Doctrine

Doctrine

We must train Christians and even ourselves to know—and to defend—the law of God in all its fullness. But we must also understand how the indicatives of God’s Word ground and inform those imperatives, lest the message that we bring to a dying world not be as compelling or beautiful as it ought to be.

Given the intensity of the unfolding ethical crisis in the Western world today, the church must redouble its efforts to learn doctrine. We, of course, must continue to encourage Christians to live out the Christian life and to speak out in favor of God’s gift of marriage and God’s creation of men and women in His image. We must thoughtfully address the sad fact that public knowledge of the chief end of man is systematically suppressed in a world where people are assaulted, aborted, and consumed with fine food, junk food, more sex, better screens, free drugs, and worldly dreams. But we especially need doctrine.

J. Gresham Machen wrote his classic book a century ago when the church was facing, among other things, enormous ethical challenges, some of them greater than he himself could conceive. In his day, ministers posing as prophets insisted that the real task of the church was to address the urgent need for improved democracy, civility, and moral reform. He himself insisted that a faithful church, especially a church in crisis, must believe and teach doctrine.

But why doctrine? Before and since Machen’s day, the church, especially in the face of social turmoil and ethical ambiguity, has often been tempted with tastier-looking options than Christian doctrine. Some teachers insist that the church has no creed but the Bible. People in the pew have no need for doctrinal excess and the subtlety of seventeenth-century confessions or catechisms. This has a certain plausibility. And as Machen says, speaking of the common man in the pew, “Since it has never occurred to him to attend to the subtleties of the theologians, he has that comfortable feeling which always comes to the churchgoer when someone else’s sins are being attacked.” But as Machen explains, after one hears about the dead orthodoxy of the creeds or the Puritans, and then turns to read the Westminster Confession of Faith or John Bunyan’s The Pilgrim’s Progress, “one has turned from shallow modern phrases to a ‘dead orthodoxy’ that is pulsating with life in every word.” What is more, Machen points out, under the guise of critiquing crusty old confessions, those opposed to doctrine are often opposing the Bible and its most basic teachings. And, we might add, those teachers most opposed to doctrine often set themselves up as the standard to follow.

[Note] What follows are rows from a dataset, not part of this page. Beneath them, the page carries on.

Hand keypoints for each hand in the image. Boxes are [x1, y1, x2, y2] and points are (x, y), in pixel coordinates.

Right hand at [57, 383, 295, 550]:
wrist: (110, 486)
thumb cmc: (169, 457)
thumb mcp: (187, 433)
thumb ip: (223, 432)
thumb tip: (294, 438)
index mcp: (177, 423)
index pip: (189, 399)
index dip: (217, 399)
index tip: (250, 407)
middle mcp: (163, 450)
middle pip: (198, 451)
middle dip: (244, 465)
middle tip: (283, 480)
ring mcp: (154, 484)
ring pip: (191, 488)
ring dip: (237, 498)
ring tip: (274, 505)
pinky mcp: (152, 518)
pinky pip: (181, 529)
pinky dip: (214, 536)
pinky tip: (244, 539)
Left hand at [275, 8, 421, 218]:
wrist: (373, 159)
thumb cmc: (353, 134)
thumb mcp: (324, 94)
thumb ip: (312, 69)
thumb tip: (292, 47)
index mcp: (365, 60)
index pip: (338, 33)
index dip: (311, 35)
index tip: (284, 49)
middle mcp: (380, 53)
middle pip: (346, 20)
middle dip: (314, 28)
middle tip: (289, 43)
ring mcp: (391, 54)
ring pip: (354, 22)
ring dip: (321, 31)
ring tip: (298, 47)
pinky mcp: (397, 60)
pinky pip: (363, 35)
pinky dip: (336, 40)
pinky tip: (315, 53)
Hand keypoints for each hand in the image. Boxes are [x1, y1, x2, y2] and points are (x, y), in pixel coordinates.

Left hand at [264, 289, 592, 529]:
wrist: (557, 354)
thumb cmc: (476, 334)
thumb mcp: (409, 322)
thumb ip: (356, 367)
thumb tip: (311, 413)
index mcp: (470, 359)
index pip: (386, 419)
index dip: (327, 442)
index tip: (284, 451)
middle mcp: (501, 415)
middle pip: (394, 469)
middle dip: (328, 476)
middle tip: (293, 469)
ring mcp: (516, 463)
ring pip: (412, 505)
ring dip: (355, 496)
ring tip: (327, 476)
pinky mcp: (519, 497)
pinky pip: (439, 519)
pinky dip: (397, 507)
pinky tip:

Machen was principally dealing with people who had devious motives for opposing doctrine. They claimed to oppose doctrine in general because it was easier to sell than the honest admission that they had problems with some doctrines in particular: the virgin birth of Christ, His bodily resurrection, and more. But others have opposed doctrine because they are trying to follow Jesus, and Jesus Himself “just told stories.” Some scholars have added that this is the main approach of the whole Bible: it presents narrative and poetry, not systematic theology. Certainly narrative—or better, history—is important for Christians. We have a historical religion: Jesus taught this in the way that He spoke about the Old Testament; early Christians valued this, as we can see in Luke’s explanation of his own research; and the Apostle Paul announced this when he reminded the Corinthians of the historicity of Christ’s life, death, and resurrection (1 Cor. 15:1–8).